SET EXERCISE |
Repeat the records below exactly as they appear.

━━━

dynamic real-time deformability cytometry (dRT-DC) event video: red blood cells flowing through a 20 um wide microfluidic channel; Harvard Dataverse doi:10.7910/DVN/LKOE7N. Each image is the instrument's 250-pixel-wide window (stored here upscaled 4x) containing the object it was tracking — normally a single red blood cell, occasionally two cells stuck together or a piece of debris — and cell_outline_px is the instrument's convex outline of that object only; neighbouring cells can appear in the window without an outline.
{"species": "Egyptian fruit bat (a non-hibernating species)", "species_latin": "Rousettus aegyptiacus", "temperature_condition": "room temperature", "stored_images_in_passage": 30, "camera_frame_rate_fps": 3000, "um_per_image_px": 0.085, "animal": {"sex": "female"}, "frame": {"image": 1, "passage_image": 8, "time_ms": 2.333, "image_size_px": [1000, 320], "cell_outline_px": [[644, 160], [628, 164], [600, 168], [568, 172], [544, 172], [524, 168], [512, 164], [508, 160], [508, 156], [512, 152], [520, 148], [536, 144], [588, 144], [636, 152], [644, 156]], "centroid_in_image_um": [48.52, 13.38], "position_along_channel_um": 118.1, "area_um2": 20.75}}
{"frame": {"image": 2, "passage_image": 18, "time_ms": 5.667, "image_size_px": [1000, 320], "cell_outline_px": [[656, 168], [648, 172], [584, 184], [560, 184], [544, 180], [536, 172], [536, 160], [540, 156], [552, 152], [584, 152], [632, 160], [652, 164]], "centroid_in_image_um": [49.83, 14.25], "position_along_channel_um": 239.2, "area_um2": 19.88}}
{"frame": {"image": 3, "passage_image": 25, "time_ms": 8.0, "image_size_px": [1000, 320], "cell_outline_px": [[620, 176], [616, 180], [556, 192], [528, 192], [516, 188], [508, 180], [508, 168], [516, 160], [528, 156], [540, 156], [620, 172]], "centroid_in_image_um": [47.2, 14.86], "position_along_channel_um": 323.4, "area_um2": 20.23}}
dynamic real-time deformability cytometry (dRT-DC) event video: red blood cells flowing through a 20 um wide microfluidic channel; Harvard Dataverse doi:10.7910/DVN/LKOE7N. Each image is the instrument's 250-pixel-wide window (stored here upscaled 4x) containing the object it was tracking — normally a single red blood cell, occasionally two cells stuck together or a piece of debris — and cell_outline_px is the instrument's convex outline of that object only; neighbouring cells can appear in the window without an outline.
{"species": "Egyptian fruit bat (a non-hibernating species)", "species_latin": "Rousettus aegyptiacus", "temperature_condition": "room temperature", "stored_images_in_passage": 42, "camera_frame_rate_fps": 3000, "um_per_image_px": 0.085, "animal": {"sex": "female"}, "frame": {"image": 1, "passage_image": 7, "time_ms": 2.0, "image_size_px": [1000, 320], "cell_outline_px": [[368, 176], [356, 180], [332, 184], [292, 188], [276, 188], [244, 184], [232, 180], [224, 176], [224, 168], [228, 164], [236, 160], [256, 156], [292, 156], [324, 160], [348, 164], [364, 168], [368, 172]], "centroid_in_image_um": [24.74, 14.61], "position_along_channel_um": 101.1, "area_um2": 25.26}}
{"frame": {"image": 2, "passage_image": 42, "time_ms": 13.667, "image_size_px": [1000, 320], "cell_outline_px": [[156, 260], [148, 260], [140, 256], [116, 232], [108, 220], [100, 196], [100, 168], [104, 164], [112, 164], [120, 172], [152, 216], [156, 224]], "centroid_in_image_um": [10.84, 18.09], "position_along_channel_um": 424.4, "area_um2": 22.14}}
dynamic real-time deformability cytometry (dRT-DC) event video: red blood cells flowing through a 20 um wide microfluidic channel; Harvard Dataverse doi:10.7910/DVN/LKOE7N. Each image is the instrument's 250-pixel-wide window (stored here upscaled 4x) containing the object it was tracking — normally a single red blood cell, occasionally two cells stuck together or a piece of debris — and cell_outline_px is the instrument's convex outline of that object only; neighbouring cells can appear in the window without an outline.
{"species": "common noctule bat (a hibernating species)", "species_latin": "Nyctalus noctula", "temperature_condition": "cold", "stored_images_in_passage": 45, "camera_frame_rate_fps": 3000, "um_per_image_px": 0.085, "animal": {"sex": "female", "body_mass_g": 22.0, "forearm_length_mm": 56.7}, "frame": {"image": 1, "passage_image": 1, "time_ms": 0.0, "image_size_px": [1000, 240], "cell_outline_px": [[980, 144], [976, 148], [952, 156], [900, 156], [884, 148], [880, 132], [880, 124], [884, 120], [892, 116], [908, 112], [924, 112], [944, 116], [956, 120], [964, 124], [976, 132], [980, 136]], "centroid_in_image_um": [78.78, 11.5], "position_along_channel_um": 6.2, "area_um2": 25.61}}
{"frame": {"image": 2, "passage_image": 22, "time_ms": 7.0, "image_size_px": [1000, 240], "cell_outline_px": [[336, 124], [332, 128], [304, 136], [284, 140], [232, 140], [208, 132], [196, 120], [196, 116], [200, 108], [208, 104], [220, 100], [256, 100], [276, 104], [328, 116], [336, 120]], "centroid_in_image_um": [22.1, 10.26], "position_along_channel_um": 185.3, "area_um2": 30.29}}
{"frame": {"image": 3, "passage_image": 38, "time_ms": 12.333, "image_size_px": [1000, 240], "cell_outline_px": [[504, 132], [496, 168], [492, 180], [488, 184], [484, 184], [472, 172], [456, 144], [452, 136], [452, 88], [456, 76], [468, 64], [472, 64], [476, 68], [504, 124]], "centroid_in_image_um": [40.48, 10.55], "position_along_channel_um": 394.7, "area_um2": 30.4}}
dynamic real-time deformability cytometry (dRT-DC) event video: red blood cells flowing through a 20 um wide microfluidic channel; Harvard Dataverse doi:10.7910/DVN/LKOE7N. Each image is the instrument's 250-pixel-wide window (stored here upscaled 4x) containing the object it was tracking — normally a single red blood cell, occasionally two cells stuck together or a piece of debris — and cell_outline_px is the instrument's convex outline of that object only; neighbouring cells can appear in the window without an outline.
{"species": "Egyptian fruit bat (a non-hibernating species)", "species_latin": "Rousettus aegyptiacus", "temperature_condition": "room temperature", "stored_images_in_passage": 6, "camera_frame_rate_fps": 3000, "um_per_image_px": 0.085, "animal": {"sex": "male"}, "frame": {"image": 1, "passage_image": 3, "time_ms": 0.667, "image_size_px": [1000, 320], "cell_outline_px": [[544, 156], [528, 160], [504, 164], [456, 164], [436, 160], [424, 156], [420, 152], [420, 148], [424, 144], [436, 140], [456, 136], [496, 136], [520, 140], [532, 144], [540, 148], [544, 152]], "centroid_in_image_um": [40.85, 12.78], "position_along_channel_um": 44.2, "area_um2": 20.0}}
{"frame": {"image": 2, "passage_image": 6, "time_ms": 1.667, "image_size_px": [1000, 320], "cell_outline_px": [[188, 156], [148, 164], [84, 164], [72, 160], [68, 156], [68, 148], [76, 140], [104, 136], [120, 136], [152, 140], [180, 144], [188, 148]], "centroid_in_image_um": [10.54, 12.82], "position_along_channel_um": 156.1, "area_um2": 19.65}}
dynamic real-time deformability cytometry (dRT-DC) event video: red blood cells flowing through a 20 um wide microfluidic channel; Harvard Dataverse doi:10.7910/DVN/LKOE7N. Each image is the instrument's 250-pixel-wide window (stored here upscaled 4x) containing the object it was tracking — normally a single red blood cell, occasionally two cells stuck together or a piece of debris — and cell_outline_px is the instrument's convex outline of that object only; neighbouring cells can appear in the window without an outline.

━━━

IN RESPONSE |
dynamic real-time deformability cytometry (dRT-DC) event video: red blood cells flowing through a 20 um wide microfluidic channel; Harvard Dataverse doi:10.7910/DVN/LKOE7N. Each image is the instrument's 250-pixel-wide window (stored here upscaled 4x) containing the object it was tracking — normally a single red blood cell, occasionally two cells stuck together or a piece of debris — and cell_outline_px is the instrument's convex outline of that object only; neighbouring cells can appear in the window without an outline.
{"species": "Egyptian fruit bat (a non-hibernating species)", "species_latin": "Rousettus aegyptiacus", "temperature_condition": "room temperature", "stored_images_in_passage": 30, "camera_frame_rate_fps": 3000, "um_per_image_px": 0.085, "animal": {"sex": "female"}, "frame": {"image": 1, "passage_image": 8, "time_ms": 2.333, "image_size_px": [1000, 320], "cell_outline_px": [[644, 160], [628, 164], [600, 168], [568, 172], [544, 172], [524, 168], [512, 164], [508, 160], [508, 156], [512, 152], [520, 148], [536, 144], [588, 144], [636, 152], [644, 156]], "centroid_in_image_um": [48.52, 13.38], "position_along_channel_um": 118.1, "area_um2": 20.75}}
{"frame": {"image": 2, "passage_image": 18, "time_ms": 5.667, "image_size_px": [1000, 320], "cell_outline_px": [[656, 168], [648, 172], [584, 184], [560, 184], [544, 180], [536, 172], [536, 160], [540, 156], [552, 152], [584, 152], [632, 160], [652, 164]], "centroid_in_image_um": [49.83, 14.25], "position_along_channel_um": 239.2, "area_um2": 19.88}}
{"frame": {"image": 3, "passage_image": 25, "time_ms": 8.0, "image_size_px": [1000, 320], "cell_outline_px": [[620, 176], [616, 180], [556, 192], [528, 192], [516, 188], [508, 180], [508, 168], [516, 160], [528, 156], [540, 156], [620, 172]], "centroid_in_image_um": [47.2, 14.86], "position_along_channel_um": 323.4, "area_um2": 20.23}}
dynamic real-time deformability cytometry (dRT-DC) event video: red blood cells flowing through a 20 um wide microfluidic channel; Harvard Dataverse doi:10.7910/DVN/LKOE7N. Each image is the instrument's 250-pixel-wide window (stored here upscaled 4x) containing the object it was tracking — normally a single red blood cell, occasionally two cells stuck together or a piece of debris — and cell_outline_px is the instrument's convex outline of that object only; neighbouring cells can appear in the window without an outline.
{"species": "Egyptian fruit bat (a non-hibernating species)", "species_latin": "Rousettus aegyptiacus", "temperature_condition": "room temperature", "stored_images_in_passage": 42, "camera_frame_rate_fps": 3000, "um_per_image_px": 0.085, "animal": {"sex": "female"}, "frame": {"image": 1, "passage_image": 7, "time_ms": 2.0, "image_size_px": [1000, 320], "cell_outline_px": [[368, 176], [356, 180], [332, 184], [292, 188], [276, 188], [244, 184], [232, 180], [224, 176], [224, 168], [228, 164], [236, 160], [256, 156], [292, 156], [324, 160], [348, 164], [364, 168], [368, 172]], "centroid_in_image_um": [24.74, 14.61], "position_along_channel_um": 101.1, "area_um2": 25.26}}
{"frame": {"image": 2, "passage_image": 42, "time_ms": 13.667, "image_size_px": [1000, 320], "cell_outline_px": [[156, 260], [148, 260], [140, 256], [116, 232], [108, 220], [100, 196], [100, 168], [104, 164], [112, 164], [120, 172], [152, 216], [156, 224]], "centroid_in_image_um": [10.84, 18.09], "position_along_channel_um": 424.4, "area_um2": 22.14}}
dynamic real-time deformability cytometry (dRT-DC) event video: red blood cells flowing through a 20 um wide microfluidic channel; Harvard Dataverse doi:10.7910/DVN/LKOE7N. Each image is the instrument's 250-pixel-wide window (stored here upscaled 4x) containing the object it was tracking — normally a single red blood cell, occasionally two cells stuck together or a piece of debris — and cell_outline_px is the instrument's convex outline of that object only; neighbouring cells can appear in the window without an outline.
{"species": "common noctule bat (a hibernating species)", "species_latin": "Nyctalus noctula", "temperature_condition": "cold", "stored_images_in_passage": 45, "camera_frame_rate_fps": 3000, "um_per_image_px": 0.085, "animal": {"sex": "female", "body_mass_g": 22.0, "forearm_length_mm": 56.7}, "frame": {"image": 1, "passage_image": 1, "time_ms": 0.0, "image_size_px": [1000, 240], "cell_outline_px": [[980, 144], [976, 148], [952, 156], [900, 156], [884, 148], [880, 132], [880, 124], [884, 120], [892, 116], [908, 112], [924, 112], [944, 116], [956, 120], [964, 124], [976, 132], [980, 136]], "centroid_in_image_um": [78.78, 11.5], "position_along_channel_um": 6.2, "area_um2": 25.61}}
{"frame": {"image": 2, "passage_image": 22, "time_ms": 7.0, "image_size_px": [1000, 240], "cell_outline_px": [[336, 124], [332, 128], [304, 136], [284, 140], [232, 140], [208, 132], [196, 120], [196, 116], [200, 108], [208, 104], [220, 100], [256, 100], [276, 104], [328, 116], [336, 120]], "centroid_in_image_um": [22.1, 10.26], "position_along_channel_um": 185.3, "area_um2": 30.29}}
{"frame": {"image": 3, "passage_image": 38, "time_ms": 12.333, "image_size_px": [1000, 240], "cell_outline_px": [[504, 132], [496, 168], [492, 180], [488, 184], [484, 184], [472, 172], [456, 144], [452, 136], [452, 88], [456, 76], [468, 64], [472, 64], [476, 68], [504, 124]], "centroid_in_image_um": [40.48, 10.55], "position_along_channel_um": 394.7, "area_um2": 30.4}}
dynamic real-time deformability cytometry (dRT-DC) event video: red blood cells flowing through a 20 um wide microfluidic channel; Harvard Dataverse doi:10.7910/DVN/LKOE7N. Each image is the instrument's 250-pixel-wide window (stored here upscaled 4x) containing the object it was tracking — normally a single red blood cell, occasionally two cells stuck together or a piece of debris — and cell_outline_px is the instrument's convex outline of that object only; neighbouring cells can appear in the window without an outline.
{"species": "Egyptian fruit bat (a non-hibernating species)", "species_latin": "Rousettus aegyptiacus", "temperature_condition": "room temperature", "stored_images_in_passage": 6, "camera_frame_rate_fps": 3000, "um_per_image_px": 0.085, "animal": {"sex": "male"}, "frame": {"image": 1, "passage_image": 3, "time_ms": 0.667, "image_size_px": [1000, 320], "cell_outline_px": [[544, 156], [528, 160], [504, 164], [456, 164], [436, 160], [424, 156], [420, 152], [420, 148], [424, 144], [436, 140], [456, 136], [496, 136], [520, 140], [532, 144], [540, 148], [544, 152]], "centroid_in_image_um": [40.85, 12.78], "position_along_channel_um": 44.2, "area_um2": 20.0}}
{"frame": {"image": 2, "passage_image": 6, "time_ms": 1.667, "image_size_px": [1000, 320], "cell_outline_px": [[188, 156], [148, 164], [84, 164], [72, 160], [68, 156], [68, 148], [76, 140], [104, 136], [120, 136], [152, 140], [180, 144], [188, 148]], "centroid_in_image_um": [10.54, 12.82], "position_along_channel_um": 156.1, "area_um2": 19.65}}
dynamic real-time deformability cytometry (dRT-DC) event video: red blood cells flowing through a 20 um wide microfluidic channel; Harvard Dataverse doi:10.7910/DVN/LKOE7N. Each image is the instrument's 250-pixel-wide window (stored here upscaled 4x) containing the object it was tracking — normally a single red blood cell, occasionally two cells stuck together or a piece of debris — and cell_outline_px is the instrument's convex outline of that object only; neighbouring cells can appear in the window without an outline.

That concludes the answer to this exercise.